• **What you will do**
Pictures do not belong in the copy; restate the records below word for word.

• **Items listed in a dataset**
□ □ □ □ □ □ □

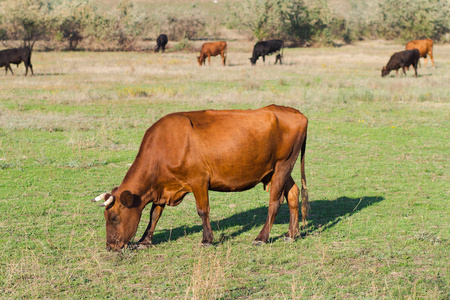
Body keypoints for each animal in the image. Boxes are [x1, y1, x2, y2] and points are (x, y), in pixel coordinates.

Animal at [91, 105, 310, 251]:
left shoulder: (198, 181)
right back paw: (291, 234)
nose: (110, 246)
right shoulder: (162, 187)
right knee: (293, 194)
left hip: (282, 165)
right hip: (279, 169)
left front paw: (207, 239)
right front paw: (144, 241)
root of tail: (295, 113)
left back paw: (262, 237)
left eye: (114, 217)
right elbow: (155, 214)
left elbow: (202, 211)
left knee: (275, 202)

□ □ □ □ □ □ □

• **Solution to this task**
Body keypoints for each animal in the image. Boxes are [x1, y1, x2, y2] and points are (x, y), in pixel coordinates.

Animal at [91, 105, 310, 251]:
left shoulder: (198, 181)
right back paw: (291, 234)
nose: (110, 246)
right shoulder: (162, 187)
right knee: (293, 194)
left hip: (282, 165)
right hip: (279, 169)
left front paw: (207, 239)
right front paw: (144, 241)
root of tail: (295, 113)
left back paw: (262, 237)
left eye: (114, 217)
right elbow: (155, 214)
left elbow: (202, 211)
left knee: (275, 202)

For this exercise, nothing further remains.